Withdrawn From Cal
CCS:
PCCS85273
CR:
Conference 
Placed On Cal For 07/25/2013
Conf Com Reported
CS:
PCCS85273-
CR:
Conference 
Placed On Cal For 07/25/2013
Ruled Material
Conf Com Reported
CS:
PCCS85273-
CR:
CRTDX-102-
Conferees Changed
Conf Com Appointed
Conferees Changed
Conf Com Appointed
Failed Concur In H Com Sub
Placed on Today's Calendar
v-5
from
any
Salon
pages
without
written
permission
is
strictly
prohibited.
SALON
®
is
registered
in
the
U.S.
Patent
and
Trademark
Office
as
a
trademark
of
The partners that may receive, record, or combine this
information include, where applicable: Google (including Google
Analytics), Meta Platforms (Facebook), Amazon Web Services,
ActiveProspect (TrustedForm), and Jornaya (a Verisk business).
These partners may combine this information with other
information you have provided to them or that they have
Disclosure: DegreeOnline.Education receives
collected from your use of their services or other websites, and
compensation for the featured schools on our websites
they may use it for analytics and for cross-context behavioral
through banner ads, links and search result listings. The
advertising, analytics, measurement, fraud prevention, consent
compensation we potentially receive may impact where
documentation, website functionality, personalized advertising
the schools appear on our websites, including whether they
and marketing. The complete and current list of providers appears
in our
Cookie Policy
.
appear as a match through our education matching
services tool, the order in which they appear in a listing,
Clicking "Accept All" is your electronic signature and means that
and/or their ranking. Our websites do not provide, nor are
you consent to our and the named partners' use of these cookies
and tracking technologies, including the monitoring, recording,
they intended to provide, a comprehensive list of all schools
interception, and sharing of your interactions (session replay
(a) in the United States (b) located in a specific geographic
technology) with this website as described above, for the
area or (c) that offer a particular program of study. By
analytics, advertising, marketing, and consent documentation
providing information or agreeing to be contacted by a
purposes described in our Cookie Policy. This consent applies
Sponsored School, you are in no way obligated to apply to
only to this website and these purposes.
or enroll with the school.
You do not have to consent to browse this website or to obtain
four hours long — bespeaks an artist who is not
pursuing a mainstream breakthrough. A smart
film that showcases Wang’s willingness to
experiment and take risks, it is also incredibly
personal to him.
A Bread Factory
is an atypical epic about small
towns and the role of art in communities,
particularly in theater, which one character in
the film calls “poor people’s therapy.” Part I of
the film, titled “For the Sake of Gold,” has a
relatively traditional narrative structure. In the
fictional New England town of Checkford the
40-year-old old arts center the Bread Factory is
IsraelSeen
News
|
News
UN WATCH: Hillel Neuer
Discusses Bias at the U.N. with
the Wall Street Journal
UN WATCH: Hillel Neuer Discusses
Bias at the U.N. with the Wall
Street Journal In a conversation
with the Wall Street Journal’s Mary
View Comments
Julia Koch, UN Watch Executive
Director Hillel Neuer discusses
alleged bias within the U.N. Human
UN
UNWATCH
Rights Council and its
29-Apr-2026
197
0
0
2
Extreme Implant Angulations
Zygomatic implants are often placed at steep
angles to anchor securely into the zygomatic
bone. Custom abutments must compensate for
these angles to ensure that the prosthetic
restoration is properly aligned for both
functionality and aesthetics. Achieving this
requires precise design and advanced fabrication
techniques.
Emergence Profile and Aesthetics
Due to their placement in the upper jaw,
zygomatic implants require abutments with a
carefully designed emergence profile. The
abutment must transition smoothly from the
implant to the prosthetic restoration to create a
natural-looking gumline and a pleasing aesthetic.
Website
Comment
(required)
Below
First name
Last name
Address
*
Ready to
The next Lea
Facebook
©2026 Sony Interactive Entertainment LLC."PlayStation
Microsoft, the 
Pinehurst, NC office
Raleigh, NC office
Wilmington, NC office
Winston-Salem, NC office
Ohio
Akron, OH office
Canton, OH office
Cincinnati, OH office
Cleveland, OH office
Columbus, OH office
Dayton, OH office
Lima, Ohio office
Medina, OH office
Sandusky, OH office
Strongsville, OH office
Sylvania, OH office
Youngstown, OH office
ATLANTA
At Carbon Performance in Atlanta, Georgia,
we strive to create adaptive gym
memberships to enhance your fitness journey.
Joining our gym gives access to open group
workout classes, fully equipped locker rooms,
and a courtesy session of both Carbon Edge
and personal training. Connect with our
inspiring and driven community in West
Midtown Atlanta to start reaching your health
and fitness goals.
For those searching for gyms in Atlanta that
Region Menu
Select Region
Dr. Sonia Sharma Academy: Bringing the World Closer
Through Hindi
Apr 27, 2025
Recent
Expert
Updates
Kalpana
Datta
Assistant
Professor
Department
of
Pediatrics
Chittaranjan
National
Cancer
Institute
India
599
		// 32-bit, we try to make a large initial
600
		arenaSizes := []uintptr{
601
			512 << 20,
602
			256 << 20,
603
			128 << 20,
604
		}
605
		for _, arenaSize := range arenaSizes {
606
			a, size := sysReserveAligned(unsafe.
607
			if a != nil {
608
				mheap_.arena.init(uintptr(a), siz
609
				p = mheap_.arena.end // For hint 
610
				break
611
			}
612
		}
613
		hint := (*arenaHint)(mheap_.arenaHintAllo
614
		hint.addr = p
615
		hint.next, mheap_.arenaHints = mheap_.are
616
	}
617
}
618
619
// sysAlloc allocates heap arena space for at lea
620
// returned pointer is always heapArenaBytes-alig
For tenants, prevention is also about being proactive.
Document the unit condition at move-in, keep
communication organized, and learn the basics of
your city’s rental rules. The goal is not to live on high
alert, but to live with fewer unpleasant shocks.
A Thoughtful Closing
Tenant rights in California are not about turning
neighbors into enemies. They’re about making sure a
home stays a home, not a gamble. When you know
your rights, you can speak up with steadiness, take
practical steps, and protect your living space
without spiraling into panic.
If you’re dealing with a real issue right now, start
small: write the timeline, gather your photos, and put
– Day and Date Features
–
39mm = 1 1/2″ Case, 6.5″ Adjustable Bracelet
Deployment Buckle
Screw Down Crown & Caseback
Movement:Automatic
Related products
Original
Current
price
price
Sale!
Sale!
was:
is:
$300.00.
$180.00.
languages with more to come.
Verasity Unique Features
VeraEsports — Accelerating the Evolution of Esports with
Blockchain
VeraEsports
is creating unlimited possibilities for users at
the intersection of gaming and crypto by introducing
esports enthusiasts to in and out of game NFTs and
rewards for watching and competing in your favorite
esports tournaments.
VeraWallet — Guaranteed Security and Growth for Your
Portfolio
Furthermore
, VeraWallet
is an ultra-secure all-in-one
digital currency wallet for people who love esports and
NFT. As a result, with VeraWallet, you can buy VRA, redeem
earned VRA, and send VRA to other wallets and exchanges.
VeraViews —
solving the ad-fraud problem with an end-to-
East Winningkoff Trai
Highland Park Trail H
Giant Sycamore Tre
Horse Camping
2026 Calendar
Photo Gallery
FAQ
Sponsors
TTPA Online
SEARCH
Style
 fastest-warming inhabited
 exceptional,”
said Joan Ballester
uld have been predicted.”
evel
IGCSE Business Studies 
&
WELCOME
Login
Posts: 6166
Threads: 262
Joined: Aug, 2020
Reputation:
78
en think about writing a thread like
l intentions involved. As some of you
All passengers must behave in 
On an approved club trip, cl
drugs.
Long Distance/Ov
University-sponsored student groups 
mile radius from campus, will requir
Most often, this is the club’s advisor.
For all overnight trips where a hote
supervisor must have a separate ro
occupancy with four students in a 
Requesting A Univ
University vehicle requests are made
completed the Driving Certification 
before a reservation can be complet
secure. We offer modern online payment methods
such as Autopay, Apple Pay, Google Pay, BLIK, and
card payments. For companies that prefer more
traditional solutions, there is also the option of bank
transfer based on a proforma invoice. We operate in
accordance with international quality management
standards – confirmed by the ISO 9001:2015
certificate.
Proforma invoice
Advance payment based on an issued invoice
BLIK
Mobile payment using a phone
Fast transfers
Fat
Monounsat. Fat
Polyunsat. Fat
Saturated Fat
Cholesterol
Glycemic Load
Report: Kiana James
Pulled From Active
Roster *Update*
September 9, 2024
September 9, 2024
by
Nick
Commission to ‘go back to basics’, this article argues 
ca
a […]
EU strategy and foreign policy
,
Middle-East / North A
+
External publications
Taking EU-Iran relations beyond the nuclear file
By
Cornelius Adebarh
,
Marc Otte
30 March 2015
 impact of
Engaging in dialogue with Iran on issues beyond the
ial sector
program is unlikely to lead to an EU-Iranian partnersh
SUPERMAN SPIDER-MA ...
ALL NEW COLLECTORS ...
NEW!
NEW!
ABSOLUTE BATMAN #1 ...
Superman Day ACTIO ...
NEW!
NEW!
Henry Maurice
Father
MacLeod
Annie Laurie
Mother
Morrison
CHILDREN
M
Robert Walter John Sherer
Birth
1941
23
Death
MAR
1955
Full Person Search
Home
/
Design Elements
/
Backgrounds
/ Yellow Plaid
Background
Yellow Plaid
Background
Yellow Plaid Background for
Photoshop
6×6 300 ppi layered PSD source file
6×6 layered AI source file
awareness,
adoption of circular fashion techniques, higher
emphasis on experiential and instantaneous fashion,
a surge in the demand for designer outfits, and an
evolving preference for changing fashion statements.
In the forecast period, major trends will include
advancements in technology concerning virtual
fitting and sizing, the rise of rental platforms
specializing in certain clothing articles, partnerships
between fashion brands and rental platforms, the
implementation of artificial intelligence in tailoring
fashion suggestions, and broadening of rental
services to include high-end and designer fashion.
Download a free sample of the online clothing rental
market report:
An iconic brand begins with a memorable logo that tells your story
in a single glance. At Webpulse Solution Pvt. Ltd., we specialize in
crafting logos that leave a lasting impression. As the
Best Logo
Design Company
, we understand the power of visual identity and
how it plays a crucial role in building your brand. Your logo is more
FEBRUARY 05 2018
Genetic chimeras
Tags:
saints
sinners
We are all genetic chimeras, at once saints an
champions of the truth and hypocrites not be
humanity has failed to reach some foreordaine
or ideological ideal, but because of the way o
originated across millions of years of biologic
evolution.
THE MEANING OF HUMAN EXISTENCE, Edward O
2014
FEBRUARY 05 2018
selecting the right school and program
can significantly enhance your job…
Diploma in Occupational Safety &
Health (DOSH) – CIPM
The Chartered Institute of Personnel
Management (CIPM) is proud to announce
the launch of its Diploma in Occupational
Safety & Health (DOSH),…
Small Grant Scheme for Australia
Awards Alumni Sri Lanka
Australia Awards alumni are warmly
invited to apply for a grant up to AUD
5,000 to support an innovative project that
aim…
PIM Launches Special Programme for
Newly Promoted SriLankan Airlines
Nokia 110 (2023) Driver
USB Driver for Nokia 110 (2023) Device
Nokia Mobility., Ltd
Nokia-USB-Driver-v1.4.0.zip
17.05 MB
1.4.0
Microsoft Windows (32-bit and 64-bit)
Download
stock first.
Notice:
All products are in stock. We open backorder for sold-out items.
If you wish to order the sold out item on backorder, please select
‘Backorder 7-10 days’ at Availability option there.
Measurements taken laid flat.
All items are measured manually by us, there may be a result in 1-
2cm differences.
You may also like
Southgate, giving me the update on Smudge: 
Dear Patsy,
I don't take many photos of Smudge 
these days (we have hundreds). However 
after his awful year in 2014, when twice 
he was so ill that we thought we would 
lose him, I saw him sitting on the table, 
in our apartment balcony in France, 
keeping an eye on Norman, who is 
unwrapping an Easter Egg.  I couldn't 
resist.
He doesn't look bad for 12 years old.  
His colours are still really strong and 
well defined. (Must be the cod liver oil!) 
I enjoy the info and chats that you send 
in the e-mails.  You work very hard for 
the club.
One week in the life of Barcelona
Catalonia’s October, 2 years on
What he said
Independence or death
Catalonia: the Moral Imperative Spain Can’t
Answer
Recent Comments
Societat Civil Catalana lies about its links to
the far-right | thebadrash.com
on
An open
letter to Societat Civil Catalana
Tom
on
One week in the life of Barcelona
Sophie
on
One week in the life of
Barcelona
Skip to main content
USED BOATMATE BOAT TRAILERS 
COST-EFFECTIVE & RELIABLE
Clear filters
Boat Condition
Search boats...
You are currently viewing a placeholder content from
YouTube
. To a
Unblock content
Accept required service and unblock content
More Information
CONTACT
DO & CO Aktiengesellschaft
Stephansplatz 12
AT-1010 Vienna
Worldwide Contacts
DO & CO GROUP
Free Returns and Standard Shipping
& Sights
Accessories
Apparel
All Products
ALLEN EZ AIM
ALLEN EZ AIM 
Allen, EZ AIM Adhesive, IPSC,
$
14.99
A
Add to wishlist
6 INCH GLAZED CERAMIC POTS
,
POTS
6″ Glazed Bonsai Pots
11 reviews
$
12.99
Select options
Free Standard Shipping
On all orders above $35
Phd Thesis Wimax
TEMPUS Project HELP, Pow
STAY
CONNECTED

-.-.-

> **REQUIRED WORK**: Retype every line up to and including the one that contains "Disclosure: DegreeOnline.Education receives", beginning at the first line of the records, with no edits.

> **RESULT OF THIS EXERCISE**:
Withdrawn From Cal
CCS:
PCCS85273
CR:
Conference 
Placed On Cal For 07/25/2013
Conf Com Reported
CS:
PCCS85273-
CR:
Conference 
Placed On Cal For 07/25/2013
Ruled Material
Conf Com Reported
CS:
PCCS85273-
CR:
CRTDX-102-
Conferees Changed
Conf Com Appointed
Conferees Changed
Conf Com Appointed
Failed Concur In H Com Sub
Placed on Today's Calendar
v-5
from
any
Salon
pages
without
written
permission
is
strictly
prohibited.
SALON
®
is
registered
in
the
U.S.
Patent
and
Trademark
Office
as
a
trademark
of
The partners that may receive, record, or combine this
information include, where applicable: Google (including Google
Analytics), Meta Platforms (Facebook), Amazon Web Services,
ActiveProspect (TrustedForm), and Jornaya (a Verisk business).
These partners may combine this information with other
information you have provided to them or that they have
Disclosure: DegreeOnline.Education receives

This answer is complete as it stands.